§ **TUGAS**: Menurut kutipan halaman tentang batik Tegal, berapa rentang usia pembatik di Griya Batik Cempaka Mulia?

§ **KUTIPAN HALAMAN**:
--------------------

Sebagian besar pembatik di Kota Tegal ini sudah tua. Saya khawatir, kalau kami sudah tidak ada, tidak ada lagi yang meneruskan
Kondisi serupa juga terjadi pada Griya Batik Cempaka Mulia di Kelurahan Bandung, Kecamatan Tegal Selatan. Pembatik di kelompok usaha tersebut berusia 35-80 tahun.
Sri Rejeki (48), salah satu pembatik di Griya Batik Cempaka Mulia menuturkan, generasi muda Kota Tegal, kurang tertarik bekerja di sektor batik karena penghasilan dari sektor ini dinilai kurang menjanjikan. Kondisi ini turut menyurutkan promosi batik Tegal.
Bahkan, masih banyak warga Kota Tegal belum tahu bahwa kota ini memiliki produk batik khas. "Saat pameran di Jakarta, ada pengunjung yang mengaku lahir dan besar di Tegal, tetapi tidak tahu bahwa di Tegal ada batik. Bahkan, dia mengira batik Tegal dibuat atas dasar ikut-ikutan daerah lain," kata dia.

--------------------

§ **DATA TERSEDIA**:
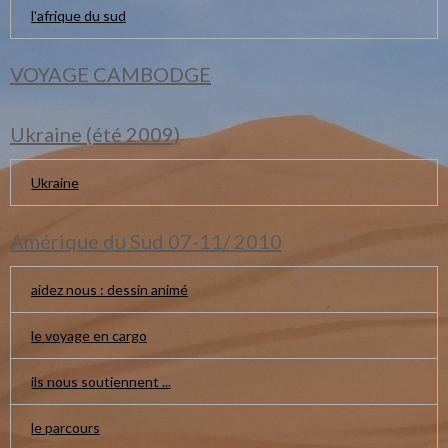
l'afrique du sud
VOYAGE CAMBODGE
Ukraine (été 2009)
Ukraine
Amérique du Sud 07-11/ 2010
aidez nous : dessin animé
le voyage en cargo
ils nous soutiennent ...
le parcours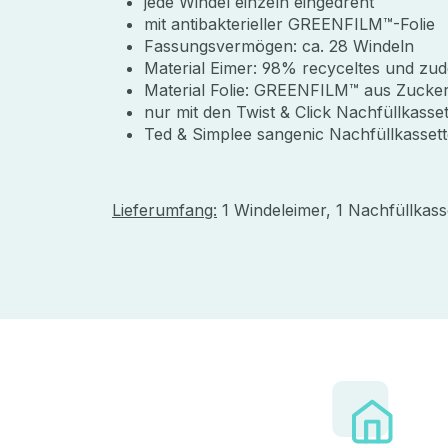
jede Windel einzeln eingedreht
mit antibakterieller GREENFILM™-Folie
Fassungsvermögen: ca. 28 Windeln
Material Eimer: 98% recyceltes und zud
Material Folie: GREENFILM™ aus Zucke
nur mit den Twist & Click Nachfüllkas
Ted & Simplee sangenic Nachfüllkassett
Lieferumfang:
1 Windeleimer, 1 Nachfüllkass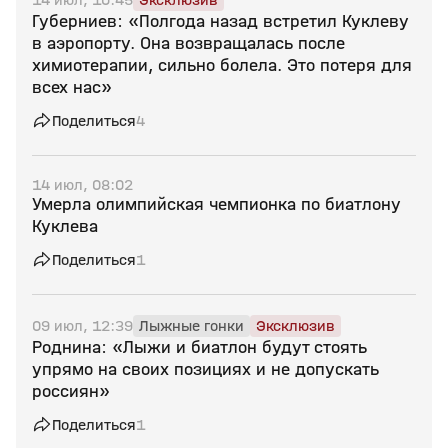
Губерниев: «Полгода назад встретил Куклеву
в аэропорту. Она возвращалась после
химиотерапии, сильно болела. Это потеря для
всех нас»
Поделиться
4
14 июл, 08:02
Умерла олимпийская чемпионка по биатлону
Куклева
Поделиться
1
09 июл, 12:39
Лыжные гонки
Эксклюзив
Роднина: «Лыжи и биатлон будут стоять
упрямо на своих позициях и не допускать
россиян»
Поделиться
1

--------------------

§ **JAWABAN YANG DIHARAPKAN**: Pembatik di Griya Batik Cempaka Mulia berusia 35-80 tahun.